Woodland Park Zoo officials are looking for a new home for their two remaining elephants.
Last month, they announced they would close their exhibit and send their two female Asian elephants, 35-year-old Chai and 47-year-old Bamboo, to another zoo to be part of a larger social herd.
“It’s going to be a bit of a match.com, just in terms of personalities,” said Nancy Hawkes, Woodland Park Zoo’s general curator.
Animal rights activists have pushed for the elephants to be sent to a sanctuary rather than another zoo, but zoo officials have ruled that out. After all, there are currently 34 zoos in the U.S. that have Asian elephants, and 15 of them are looking to add more animals to their collections, Hawkes said.
The elephants have distinct personalities, and there is an art to deciding whether they will fit into another social group. But she said integration will be easier because they’re moving together.
“We know these two girls really well and we will have lots of conversations about how they will fit into another herd,” she said.
Zoo officials have requirements for the elephants’ new home: It must have a social herd of Asian elephants, with no significant disease issues, and it must use the “restricted contact” form of managing the elephants, which means there are barriers between keepers and elephants. They will also look at the leadership, governance, financial stability and standards of animal care of any potential new home.
And number one on their list of musts: That the institution be an accredited member of the Association of Zoos and Aquariums.
Of the 15 zoos looking to acquire Asian elephants, some may not take two, which narrows the list. But according to Hawkes, there are three to five good options out there.
“These elephants are going to get great care and have a great life. They have here and they will at wherever we find their new home,” Hawkes said.
The Woodland Park Zoo has had elephants on exhibit since 1921. The elephant herd has been shrinking since 2007, when Chai’s 6-year-old daughter Hansa died of a Herpes virus. This year, the zoo’s only African elephant, Watoto, had to be euthanized after she collapsed and couldn’t stand up.
Zoo officials had hoped to build the herd here. They had aggressively tried to breed Chai, but stopped after realizing her fertility was impaired. They also tried to acquire Asian elephants from other zoos, but without success.
Critics of the zoo are pushing to send the elephants to a sanctuary where they can live out their lives in a more spacious, natural setting.
Elephant advocates went to City Hall this week, singing Christmas carols with re-worked lyrics.
“Let them go, so tired and weary, send them to a sanctuary,” they sang, to the tune of “Hark the Herald Angels Sing.”
Sanctuary supporters cheered the zoo’s announcement last month that it would close the elephant exhibit.
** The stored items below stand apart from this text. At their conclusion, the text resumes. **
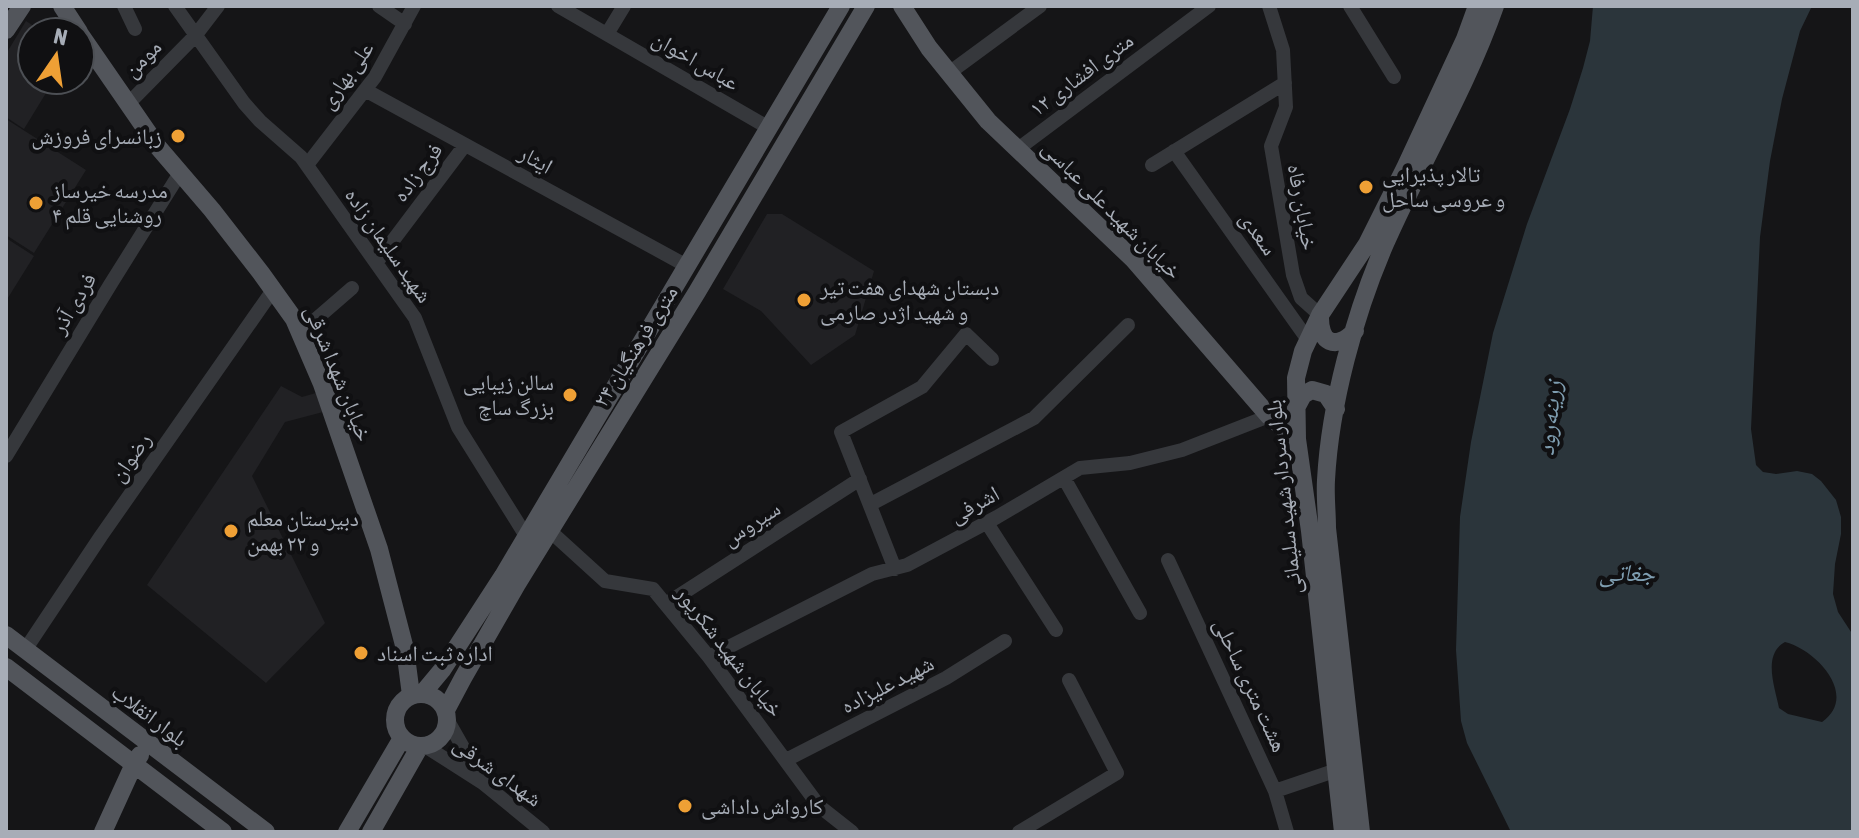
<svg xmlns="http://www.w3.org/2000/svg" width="1859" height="838" viewBox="0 0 1859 838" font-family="'Asap Condensed','Noto Naskh Arabic',sans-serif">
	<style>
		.built { fill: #212124 }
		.water { fill: #2b353b; fill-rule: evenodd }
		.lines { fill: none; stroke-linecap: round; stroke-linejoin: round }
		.minor { stroke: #36383c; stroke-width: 14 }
		.major { stroke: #52555b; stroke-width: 18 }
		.poi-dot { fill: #efa035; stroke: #101012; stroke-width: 3 }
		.labels { text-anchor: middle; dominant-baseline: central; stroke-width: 8; stroke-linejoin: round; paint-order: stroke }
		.street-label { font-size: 22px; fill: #a7adb7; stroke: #101012 }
		.poi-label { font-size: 22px; fill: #a7adb7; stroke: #101012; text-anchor: start }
		.water-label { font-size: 24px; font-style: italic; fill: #7f9eb1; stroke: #101012 }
	</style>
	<rect width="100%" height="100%" fill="#151517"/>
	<!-- built -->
	<path class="built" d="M26,21L43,32H32V80H54L24,129L6,117V54Z
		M6,119L86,170L34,253L6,235Z
		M767,214H782L874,271L855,335L811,365L761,311L723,289Z
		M6,238L34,256L6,301Z
		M281,386L302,397L316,393L323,412L285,422L252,476L325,623L266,683L147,585Z"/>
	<!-- water -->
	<path class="water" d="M1593,6H1812L1800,31L1782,99L1770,161L1760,237L1751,429L1756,465L1763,472L1776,474L1797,471L1812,474L1821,481L1836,500L1841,517V534L1835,564L1833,594L1838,612L1853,635V832H1511L1467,743L1461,721L1456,650L1460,517L1471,442L1493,333L1527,224L1570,109L1583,68L1590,41ZM1785,642C1817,650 1859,696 1822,722L1788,714L1779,708C1775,688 1762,654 1785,642Z"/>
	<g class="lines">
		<!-- minor -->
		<path class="minor" d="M124,6L135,29
			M175,6L244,103L260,121L301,157L415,318L458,427L526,536
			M379,6L405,24
			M558,6L769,128
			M1269,6L1283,50L1286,107L1271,146L1293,275L1301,298L1320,315
			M1350,6L1394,77
			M607,34L624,6
			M949,73L1040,6
			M365,90L687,266
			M128,104L195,36L218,6
			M1018,149L1209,6
			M1174,151L1308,340
			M307,165L375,77L414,6
			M1152,165L1285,83
			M376,263L465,145
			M300,333L352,288
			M6,456L110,285L180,173
			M1064,478L1140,613
			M871,504L1034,418L1128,325
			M987,523L1056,630
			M550,531L605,581L653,589L709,657L819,806L852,832
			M1168,560L1275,791L1287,832
			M895,569L841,432L922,387L966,334L992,359
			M666,604L860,479
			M25,650L101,536L273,290
			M709,657L872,574L907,565L997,517L1080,468L1130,463L1182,450L1269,416
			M448,721L481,779
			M425,746L483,783L543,832
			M786,760L946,678L1005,641
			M1275,791L1337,770
			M1019,832L1117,773L1069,680"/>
		<!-- major -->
		<path class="major" d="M62,6L79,32
			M902,6L929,48L988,121L1134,260L1269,416L1297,439
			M6,30L22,6
			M80,34L158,147L212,210L261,273L294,319L322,384L379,549L405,649L411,695
			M1320,315C1319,343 1335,351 1355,331
			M1296,408L1303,395L1312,390L1326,394L1336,409
			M6,635L266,832
			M6,667L223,832
			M395 720a26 26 0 1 1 52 0a26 26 0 1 1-52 0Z
			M422,694L442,670L503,576L841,6
			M446,710L463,678L517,584L697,292L866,6
			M103,832L134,764L140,755
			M347,832L402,738
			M371,832L420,746
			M1343,832L1310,531L1297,439L1296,378L1303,351L1320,315L1367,244L1405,168L1465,39L1477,6
			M1361,832L1327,528C1327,512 1325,496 1326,480C1330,404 1355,313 1385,244C1420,164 1466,89 1495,6"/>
	</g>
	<!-- markers -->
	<g class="poi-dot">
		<circle cx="178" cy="136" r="8"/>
		<circle cx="1366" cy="187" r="8"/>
		<circle cx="36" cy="203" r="8"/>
		<circle cx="804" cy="300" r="8"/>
		<circle cx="570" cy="395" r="8"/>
		<circle cx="231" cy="531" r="8"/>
		<circle cx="361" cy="653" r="8"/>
		<circle cx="685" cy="806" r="8"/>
	</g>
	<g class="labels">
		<!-- street labels -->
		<g class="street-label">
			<text transform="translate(142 58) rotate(-45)">مومن</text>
			<text transform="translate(696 60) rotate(30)">عباس اخوان</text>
			<text transform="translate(1081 74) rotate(-37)">۱۲ متری افشاری</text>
			<text transform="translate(346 75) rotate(-55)">علی بهاری</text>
			<text transform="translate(536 159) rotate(29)">ایثار</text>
			<text transform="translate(417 172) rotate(-53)">فرج زاده</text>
			<text transform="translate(1303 207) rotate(80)">خیابان رفاه</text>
			<text transform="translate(1112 209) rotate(45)">خیابان شهید علی عباسی</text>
			<text transform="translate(1259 233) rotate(55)">سعدی</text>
			<text transform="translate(389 245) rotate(55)">شهید سلیمان زاده</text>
			<text transform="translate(73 303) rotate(-59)">فردی آذر</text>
			<text transform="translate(635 346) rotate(-58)">۲۴ متری فرهنگیان</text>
			<text transform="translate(339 373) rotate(68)">خیابان شهدا شرقی</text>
			<text transform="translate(130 457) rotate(-55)">رضوان</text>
			<text transform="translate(1283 497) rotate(-96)">بلوار سردار شهید سلیمانی</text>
			<text transform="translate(974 504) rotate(-29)">اشرفی</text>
			<text transform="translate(751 523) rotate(-33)">سیروس</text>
			<text transform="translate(730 651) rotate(52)">خیابان شهید شکرپور</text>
			<text transform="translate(887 684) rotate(-27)">شهید علیزاده</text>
			<text transform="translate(1251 685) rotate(65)">هشت متری ساحلی</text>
			<text transform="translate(150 715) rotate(37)">بلوار انقلاب</text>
			<text transform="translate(498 771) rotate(36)">شهدای شرقی</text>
		</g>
		<!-- poi labels -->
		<g class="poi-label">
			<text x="162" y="136" text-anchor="end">زبانسرای فروزش</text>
			<text x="1382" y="174">تالار پذیرایی<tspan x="1382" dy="25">و عروسی ساحل</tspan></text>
			<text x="52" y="190">مدرسه خیرساز<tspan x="52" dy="25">روشنایی قلم ۴</tspan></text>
			<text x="820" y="287">دبستان شهدای هفت تیر<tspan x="820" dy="25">و شهید اژدر صارمی</tspan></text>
			<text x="554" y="382" text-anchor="end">سالن زیبایی<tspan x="554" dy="25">بزرگ ساچ</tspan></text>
			<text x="247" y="518">دبیرستان معلم<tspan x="247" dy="25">و ۲۲ بهمن</tspan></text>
			<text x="377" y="653">اداره ثبت اسناد</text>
			<text x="701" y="806">کارواش داداشی</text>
		</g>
		<!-- water labels -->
		<g class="water-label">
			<text transform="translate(1549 418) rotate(-84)">زرینه‌رود</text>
			<text x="1627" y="572">جغاتی</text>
		</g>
	</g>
	<!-- border -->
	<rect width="1859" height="838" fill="none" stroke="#a7adb7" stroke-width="16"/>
	<!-- north arrow -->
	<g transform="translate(56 56) rotate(13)"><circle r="38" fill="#101012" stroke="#4c4f54" stroke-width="2"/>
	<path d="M0-6L14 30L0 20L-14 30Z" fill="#efa035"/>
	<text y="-12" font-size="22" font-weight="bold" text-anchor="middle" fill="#a7adb7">N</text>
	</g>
</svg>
Now they are want Chai and Bamboo sent to the 2,300-acre wildlife sanctuary in California run by the Performing Animal Welfare Society, or PAWS.
Elephants “are family oriented, they travel … great distances, they need space, and captivity just doesn’t provide that for them,” said Alyne Fortgang, co-founder of Friends of Woodland Park Zoo Elephants. “They don’t thrive, they physically and psychologically suffer.”
The group has a growing list of powerful allies. The Seattle Times has repeatedly editorialized about the elephants’ need for more space. At City Hall, Mayor Ed Murray and several city councilmembers have also spoken out in favor of sanctuary.
At a public event in October, Murray said he made his opinion known to the zoo’s board of directors.
“It’s tough, there is really strong disagreement in the discussions I have had with zoo board members,” he said. “Politics aside, I think the science indicates that those elephants shouldn’t be there.”
Although the city provides about one third of the zoo’s funding, it has no jurisdiction or operational control over the zoo. “Ultimately, it is going to be the zoo’s decision,” Murray said.
Sanctuary advocates want the city to use that funding as leverage. Murray acknowledged there are “levers we could pull” as a city, but that it was too early to have those conversations.
But the zoo has a philosophical difference with sanctuaries. Sanctuaries, Hawkes said, have done a good job rescuing sick or needy elephants. But the zoo believes that Chai and Bamboo have a different role.
“Our mission is to continue to educate people about elephants and about what is happening with them all over the world,” Hawkes said. “There are 96 elephants are being killed every day, and we want our two elephants to continue to tell that story to the public.”
Sanctuary advocates dispute those claims, arguing that zoos have limited impact on how people view elephant conservation.
The zoo is likely to make its decision on the elephants’ future home by spring of next year.